On becoming education minister in 2016, Teerakiat Jareonsettasin launched a mission impossible: reversing the top-down management of an education system that was failing badly. The stakes could not be higher – education reform presents the only hand to play if the Kingdom is to escape the middle-income trap and join the developed world.
The first obstacle faced by Teerakiat was the bureaucratic nightmare of a top-heavy and corruption-riddled ministry employing 30,000 civil servants, among the largest in the world. The second was the rote-learning system, the bedrock of Thai education philosophy. These two are preventing the transition to a modern Thailand 4.0 economy. Teerakiat got busy orchestrating efforts to improve education, with novel approaches including everything from fast-tracking other professionals into teaching to backing edtech startups. Yet I have the gloomy impression that most of these efforts will result in a patchwork quilt if we do not start at the root of the problem, namely the pre-school layer. The lasting “duckling-like” imprint of rote-memorisation can effectively disable a child’s learning capacity for life.

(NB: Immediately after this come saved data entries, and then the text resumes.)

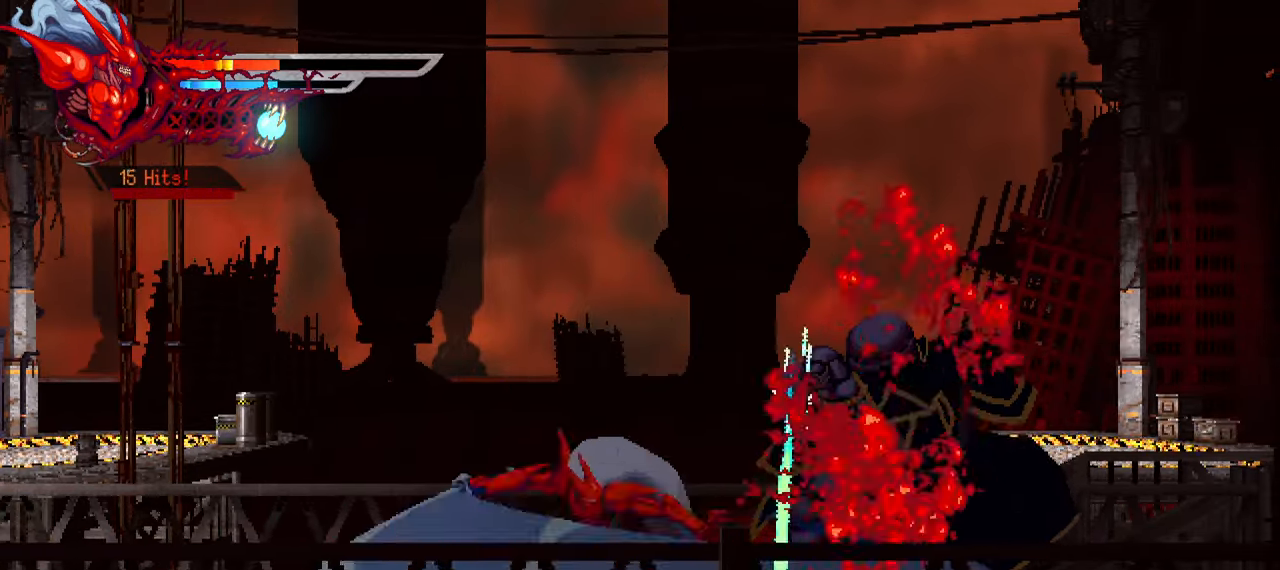
{"dt_ms": 500, "buttons": ["DPAD_RIGHT"], "right_stick": "down-right", "events": [[50, "SQUARE", "up"], [116, "SQUARE", "down"], [166, "SQUARE", "up"], [233, "SQUARE", "down"], [300, "L1", "down"], [316, "SQUARE", "up"], [416, "L1", "up"]]}
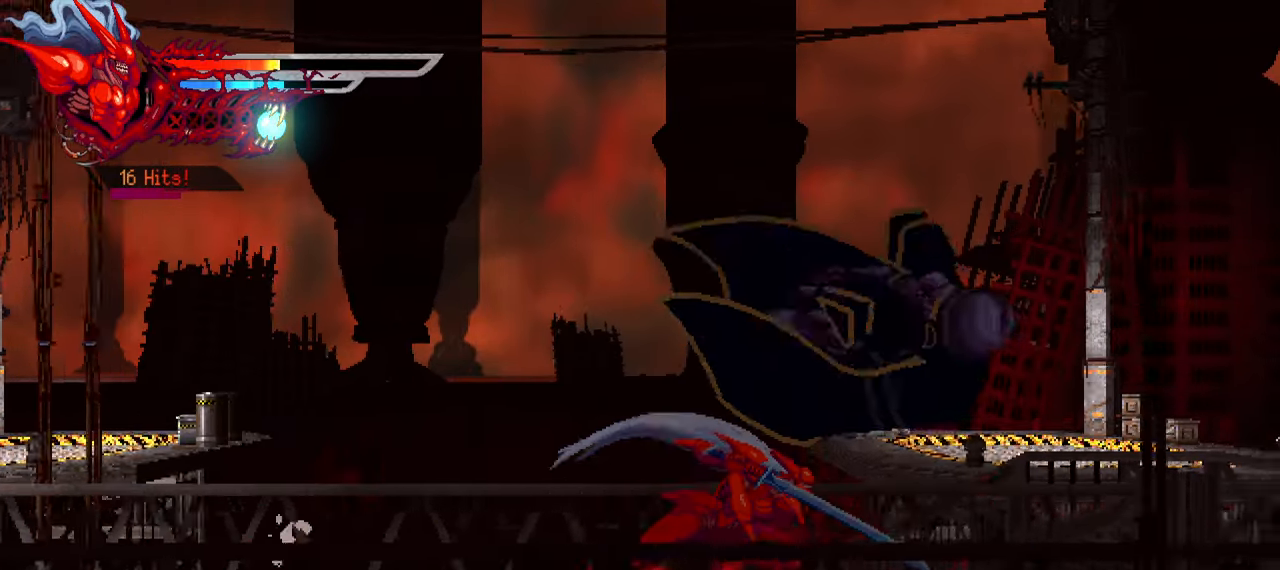
{"dt_ms": 500, "buttons": ["SQUARE", "DPAD_RIGHT"], "right_stick": "down-right"}
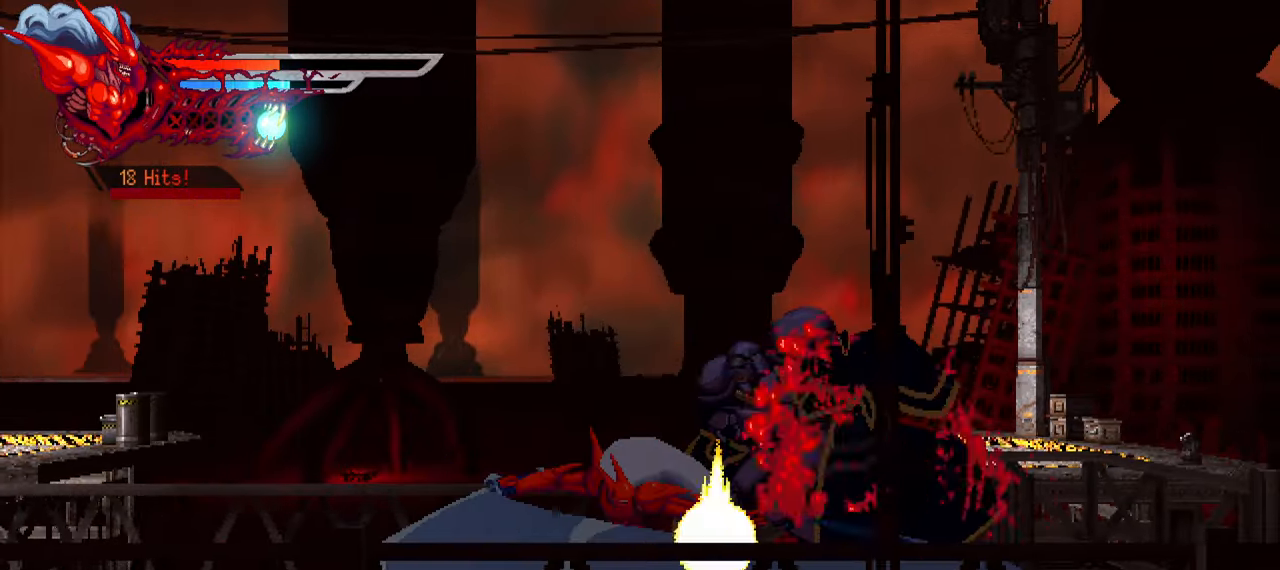
{"dt_ms": 500, "buttons": ["DPAD_RIGHT"], "right_stick": "center", "events": [[66, "SQUARE", "up"], [250, "SQUARE", "down"], [350, "SQUARE", "up"], [416, "L1", "down"], [483, "L1", "up"], [500, "right_stick", "center"]]}
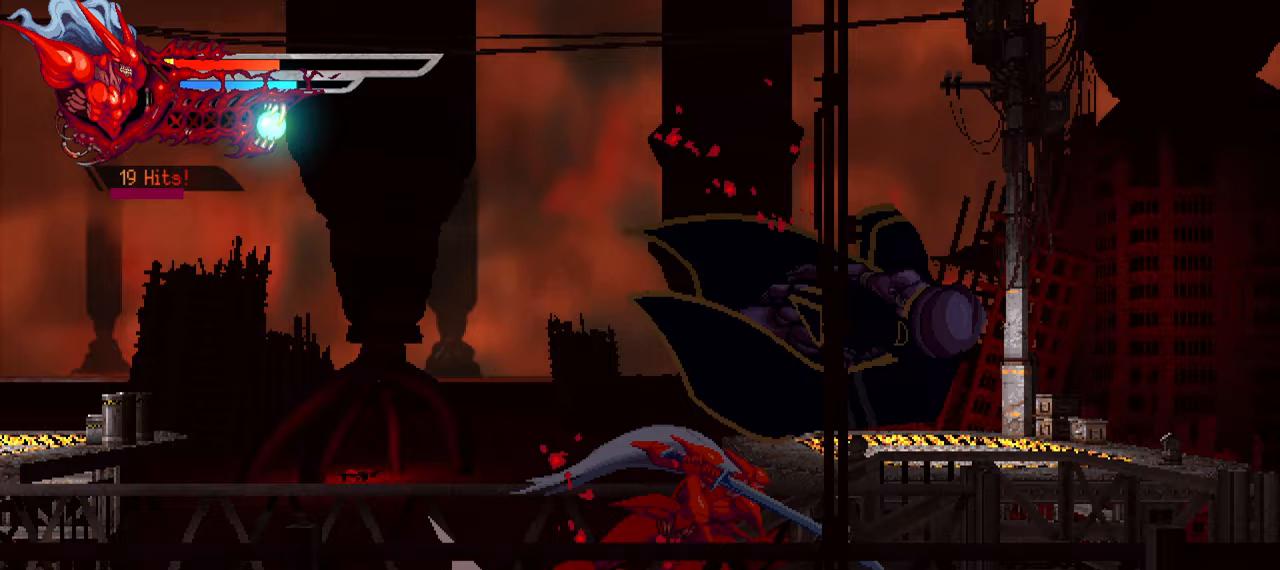
{"dt_ms": 500, "buttons": ["DPAD_RIGHT"], "right_stick": "center", "events": [[50, "DPAD_RIGHT", "up"], [400, "SQUARE", "down"], [417, "DPAD_RIGHT", "down"], [500, "SQUARE", "up"]]}
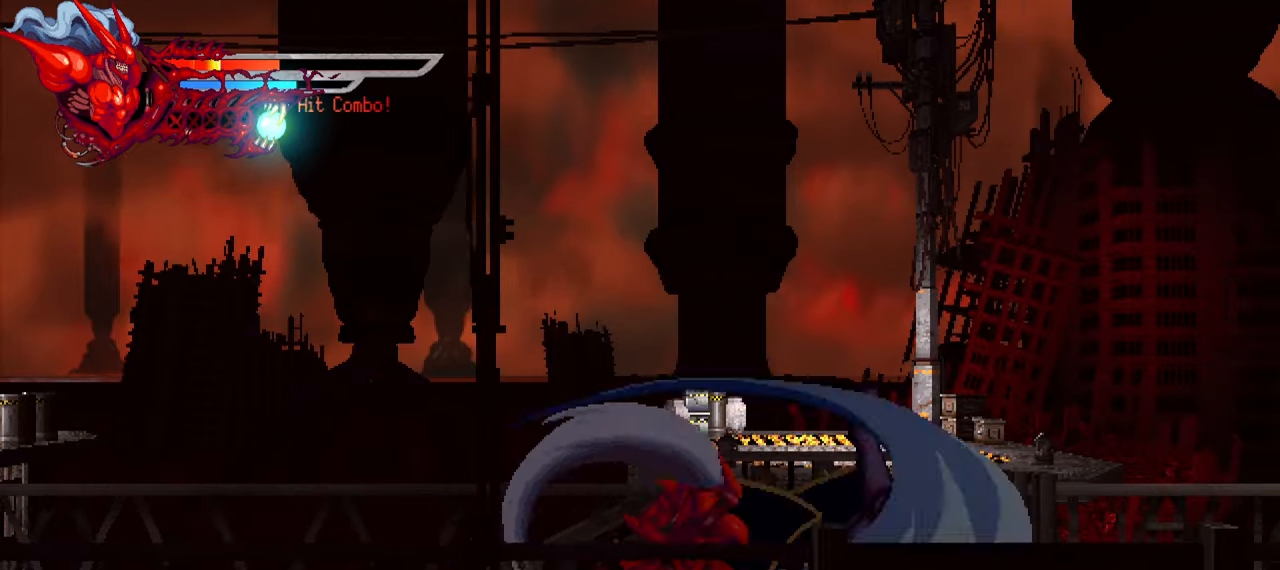
{"dt_ms": 500, "buttons": ["TRIANGLE"], "right_stick": "center", "events": [[217, "DPAD_RIGHT", "up"], [350, "TRIANGLE", "down"]]}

Dr Kirida Bhaopichitr of the Thailand Development Research Institute explains that we need a “womb to tomb” cycle to fix this deficiency. In other words, we must remove the core obstacle of rote-learning, from the kindergarten level onwards. It’s obvious that this cannot be accomplished overnight, but one can start at the bottom of the educational pyramid. Methods of encouraging critical thinking (CT) at the kindergarten level are widely available and applicable. Start instilling CT in these kids from the start and use the “patchwork methods” in the upper layers of education.
Use the existing enormous village funds to finance short basic weekend courses for caregivers (young and old), to teach them how to manage the crucial 1,000 days of early childhood, besides the mainly care-giving duties of feeding, playing, etc. Meanwhile the teaching can be done by the already active kindergarten personnel, once again financed by the funds.